▶ [Work to complete]: Apart from the pictures, output all of the records exactly.

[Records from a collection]
▼
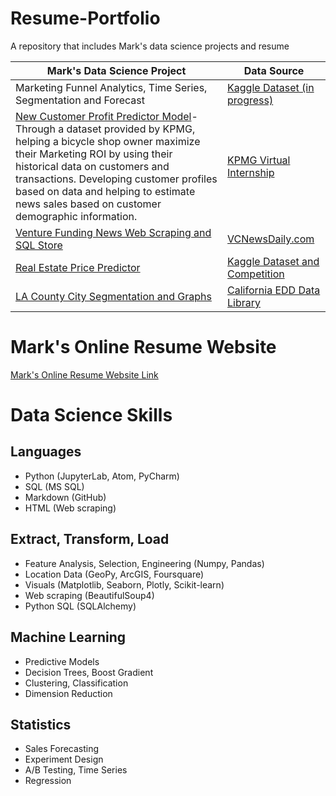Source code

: # Resume-Portfolio
A repository that includes Mark's data science projects and resume

Mark's Data Science Project | Data Source
--------------------------- | -----------
   Marketing Funnel Analytics, Time Series, Segmentation and Forecast | [Kaggle Dataset (in progress)](https://www.kaggle.com/olistbr/marketing-funnel-olist)
   [New Customer Profit Predictor Model](https://github.com/MarkMarquez0224/Resume-Portfolio/tree/master/KPMG%20Internship)- Through a dataset provided by KPMG, helping a bicycle shop owner maximize their Marketing ROI by using their historical data on customers and transactions. Developing customer profiles based on data and helping to estimate news sales based on customer demographic information. | [KPMG Virtual Internship](https://www.insidesherpa.com/virtual-internships/theme/m7W4GMqeT3bh9Nb2c/KPMG-Data-Analytics-Virtual-Internship)
   [Venture Funding News Web Scraping and SQL Store](https://github.com/MarkMarquez0224/Resume-Portfolio/tree/master/Venture%20Funding%20News%20Web%20Scraping) | [VCNewsDaily.com](https://vcnewsdaily.com/)
   [Real Estate Price Predictor](https://github.com/MarkMarquez0224/Resume-Portfolio/tree/master/Kaggle%20Competition%20-%20Real%20Estate%20Price%20Predictor) | [Kaggle Dataset and Competition](https://www.kaggle.com/markmarquez/real-estate-price-predictor)
   [LA County City Segmentation and Graphs](https://github.com/MarkMarquez0224/Resume-Portfolio/tree/master/Coursera%20Capstone) | [California EDD Data Library](https://data.edd.ca.gov/)


# Mark's Online Resume Website
[Mark's Online Resume Website Link](https://marky224.github.io/Online_Resume_Website/)

# Data Science Skills
## Languages
   - Python (JupyterLab, Atom, PyCharm)
   - SQL (MS SQL)
   - Markdown (GitHub)
   - HTML (Web scraping)
## Extract, Transform, Load
   - Feature Analysis, Selection, Engineering (Numpy, Pandas)
   - Location Data (GeoPy, ArcGIS, Foursquare)
   - Visuals (Matplotlib, Seaborn, Plotly, Scikit-learn)
   - Web scraping (BeautifulSoup4)
   - Python SQL (SQLAlchemy)
## Machine Learning
   - Predictive Models
   - Decision Trees, Boost Gradient
   - Clustering, Classification
   - Dimension Reduction
## Statistics
   - Sales Forecasting
   - Experiment Design
   - A/B Testing, Time Series
   - Regression
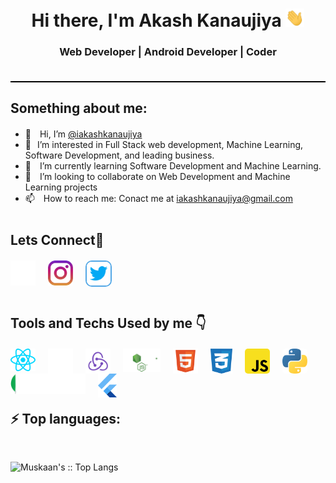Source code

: <div style="padding-bottom: 20px; border-bottom: 2px solid #000">
    <h1 align="center">Hi there, I'm Akash Kanaujiya <img src="./gif/Hi.gif" width="30px"></h1>
    <h3 align="center">Web Developer | Android Developer | Coder </h3>
</div>

<!-- About section -->
<h2 style="margin-bottom: 20px">Something about me:</h2>
<ul>
    <li>
        <span style="margin-right: 10px">👋</span>
        <span>Hi, I’m </span>
        <a href="https://github.com/iakashkanaujiya">@iakashkanaujiya</a>
    </li>
    <li><span style="margin-right: 10px">👀</span>I’m interested in Full Stack web development, Machine Learning, Software Development, and leading business.</li>
    <li>
        <span style="margin-right: 10px">🌱</span>
        I’m currently learning Software Development and Machine Learning.
    </li>
    <li>
        <span style="margin-right: 10px">💞️ </span>
        I’m looking to collaborate on Web Development and Machine Learning projects
    </li>
    <li>
        <span style="margin-right: 10px">📫 </span>
        How to reach me: Conact me at
        <a href="mailto:iakashkanaujiya@gmail.com">iakashkanaujiya@gmail.com</a>
    </li>
</ul>

<!-- Social Media -->
<h2 style="margin-top: 40px; margin-bottom: 20px">Lets Connect🤝</h2>
<div style="padding-bottom: 40px">
    <a href="https://github.com/iakashkanaujiya">
        <img style="margin-right: 20px;" align="left" alt="iakashkanaujiya" width="40px" src="./svgs/github.svg"/>
    </a>
    <a href="https://www.instagram.com/iakashkanaujiya">
        <img style="margin-right: 20px;" align="left" alt="Akash Kanaujiya" width="40px" src="./svgs/instagram.svg" />
    </a>
    <a href="https://www.twitter.com/iakashkanaujiya">
        <img style="margin-right: 20px; border: 2px solid #52A7E6; border-radius: 10px" align="left" alt="Akash Kanaujiya" width="38px" src="./svgs/twitter.svg" />
    </a>
</div>
<br/>

<!-- Tools and Tech used -->
<h2 style="margin-bottom: 20px">Tools and Techs Used by me 👇</h2>
<div>
    <!-- React -->
    <img style="margin-right: 20px" align="left" alt="React" width="40px" src="./svgs/react-js.svg" />
    <!-- Next Js -->
    <img style="margin-right: 20px;" align="left" alt="Next js" width="40px" src="./svgs/nextjs.svg"/>
    <!-- Redux -->
    <img style="margin-right: 20px;" align="left" alt="Redux" width="40px" src="./svgs/redux.svg" />
    <img style="margin-right: 20px;" align="left" alt="Node Js" width="60px" src="./svgs/node.svg" />
    <img style="margin-right: 20px" align="left" alt="HTML" width="40px" src="./svgs/html5.svg" />
    <img style="margin-right: 20px" align="left" alt="CSS" width="35px" src="./svgs/CSS.svg" />
    <img style="margin-right: 20px; border-radius: 5px" align="left" alt="javascript" width="40px" src="./svgs/js.svg" />
    <img style="margin-right: 20px; border-radius: 5px" align="left" alt="javascript" width="40px" src="./svgs/python.svg" />
    <img style="margin-right: 20px;" align="left" alt="MongoDB" width="120px" src="./svgs/mongodb.svg"/>
    <img style="margin-right: 20px" align="left" alt="flutter" width="30px" src="./svgs/flutter.svg" />
</div>
<br/>
<br/>
<br/>
<br/>

<!-- Lang used status -->
<h2>⚡ Top languages:</h2>
<br/>

<p><img src="https://github-readme-stats.vercel.app/api/top-langs/?username=iakashkanaujiya&langs_count=10&theme=light&layout=compact" alt="Muskaan's :: Top Langs" /></p>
▲
▶ [Result]:
Source code

: # Resume-Portfolio
A repository that includes Mark's data science projects and resume

Mark's Data Science Project | Data Source
--------------------------- | -----------
   Marketing Funnel Analytics, Time Series, Segmentation and Forecast | [Kaggle Dataset (in progress)](https://www.kaggle.com/olistbr/marketing-funnel-olist)
   [New Customer Profit Predictor Model](https://github.com/MarkMarquez0224/Resume-Portfolio/tree/master/KPMG%20Internship)- Through a dataset provided by KPMG, helping a bicycle shop owner maximize their Marketing ROI by using their historical data on customers and transactions. Developing customer profiles based on data and helping to estimate news sales based on customer demographic information. | [KPMG Virtual Internship](https://www.insidesherpa.com/virtual-internships/theme/m7W4GMqeT3bh9Nb2c/KPMG-Data-Analytics-Virtual-Internship)
   [Venture Funding News Web Scraping and SQL Store](https://github.com/MarkMarquez0224/Resume-Portfolio/tree/master/Venture%20Funding%20News%20Web%20Scraping) | [VCNewsDaily.com](https://vcnewsdaily.com/)
   [Real Estate Price Predictor](https://github.com/MarkMarquez0224/Resume-Portfolio/tree/master/Kaggle%20Competition%20-%20Real%20Estate%20Price%20Predictor) | [Kaggle Dataset and Competition](https://www.kaggle.com/markmarquez/real-estate-price-predictor)
   [LA County City Segmentation and Graphs](https://github.com/MarkMarquez0224/Resume-Portfolio/tree/master/Coursera%20Capstone) | [California EDD Data Library](https://data.edd.ca.gov/)


# Mark's Online Resume Website
[Mark's Online Resume Website Link](https://marky224.github.io/Online_Resume_Website/)

# Data Science Skills
## Languages
   - Python (JupyterLab, Atom, PyCharm)
   - SQL (MS SQL)
   - Markdown (GitHub)
   - HTML (Web scraping)
## Extract, Transform, Load
   - Feature Analysis, Selection, Engineering (Numpy, Pandas)
   - Location Data (GeoPy, ArcGIS, Foursquare)
   - Visuals (Matplotlib, Seaborn, Plotly, Scikit-learn)
   - Web scraping (BeautifulSoup4)
   - Python SQL (SQLAlchemy)
## Machine Learning
   - Predictive Models
   - Decision Trees, Boost Gradient
   - Clustering, Classification
   - Dimension Reduction
## Statistics
   - Sales Forecasting
   - Experiment Design
   - A/B Testing, Time Series
   - Regression
Source code

: <div style="padding-bottom: 20px; border-bottom: 2px solid #000">
    <h1 align="center">Hi there, I'm Akash Kanaujiya <img src="./gif/Hi.gif" width="30px"></h1>
    <h3 align="center">Web Developer | Android Developer | Coder </h3>
</div>

<!-- About section -->
<h2 style="margin-bottom: 20px">Something about me:</h2>
<ul>
    <li>
        <span style="margin-right: 10px">👋</span>
        <span>Hi, I’m </span>
        <a href="https://github.com/iakashkanaujiya">@iakashkanaujiya</a>
    </li>
    <li><span style="margin-right: 10px">👀</span>I’m interested in Full Stack web development, Machine Learning, Software Development, and leading business.</li>
    <li>
        <span style="margin-right: 10px">🌱</span>
        I’m currently learning Software Development and Machine Learning.
    </li>
    <li>
        <span style="margin-right: 10px">💞️ </span>
        I’m looking to collaborate on Web Development and Machine Learning projects
    </li>
    <li>
        <span style="margin-right: 10px">📫 </span>
        How to reach me: Conact me at
        <a href="mailto:iakashkanaujiya@gmail.com">iakashkanaujiya@gmail.com</a>
    </li>
</ul>

<!-- Social Media -->
<h2 style="margin-top: 40px; margin-bottom: 20px">Lets Connect🤝</h2>
<div style="padding-bottom: 40px">
    <a href="https://github.com/iakashkanaujiya">
        <img style="margin-right: 20px;" align="left" alt="iakashkanaujiya" width="40px" src="./svgs/github.svg"/>
    </a>
    <a href="https://www.instagram.com/iakashkanaujiya">
        <img style="margin-right: 20px;" align="left" alt="Akash Kanaujiya" width="40px" src="./svgs/instagram.svg" />
    </a>
    <a href="https://www.twitter.com/iakashkanaujiya">
        <img style="margin-right: 20px; border: 2px solid #52A7E6; border-radius: 10px" align="left" alt="Akash Kanaujiya" width="38px" src="./svgs/twitter.svg" />
    </a>
</div>
<br/>

<!-- Tools and Tech used -->
<h2 style="margin-bottom: 20px">Tools and Techs Used by me 👇</h2>
<div>
    <!-- React -->
    <img style="margin-right: 20px" align="left" alt="React" width="40px" src="./svgs/react-js.svg" />
    <!-- Next Js -->
    <img style="margin-right: 20px;" align="left" alt="Next js" width="40px" src="./svgs/nextjs.svg"/>
    <!-- Redux -->
    <img style="margin-right: 20px;" align="left" alt="Redux" width="40px" src="./svgs/redux.svg" />
    <img style="margin-right: 20px;" align="left" alt="Node Js" width="60px" src="./svgs/node.svg" />
    <img style="margin-right: 20px" align="left" alt="HTML" width="40px" src="./svgs/html5.svg" />
    <img style="margin-right: 20px" align="left" alt="CSS" width="35px" src="./svgs/CSS.svg" />
    <img style="margin-right: 20px; border-radius: 5px" align="left" alt="javascript" width="40px" src="./svgs/js.svg" />
    <img style="margin-right: 20px; border-radius: 5px" align="left" alt="javascript" width="40px" src="./svgs/python.svg" />
    <img style="margin-right: 20px;" align="left" alt="MongoDB" width="120px" src="./svgs/mongodb.svg"/>
    <img style="margin-right: 20px" align="left" alt="flutter" width="30px" src="./svgs/flutter.svg" />
</div>
<br/>
<br/>
<br/>
<br/>

<!-- Lang used status -->
<h2>⚡ Top languages:</h2>
<br/>

<p><img src="https://github-readme-stats.vercel.app/api/top-langs/?username=iakashkanaujiya&langs_count=10&theme=light&layout=compact" alt="Muskaan's :: Top Langs" /></p>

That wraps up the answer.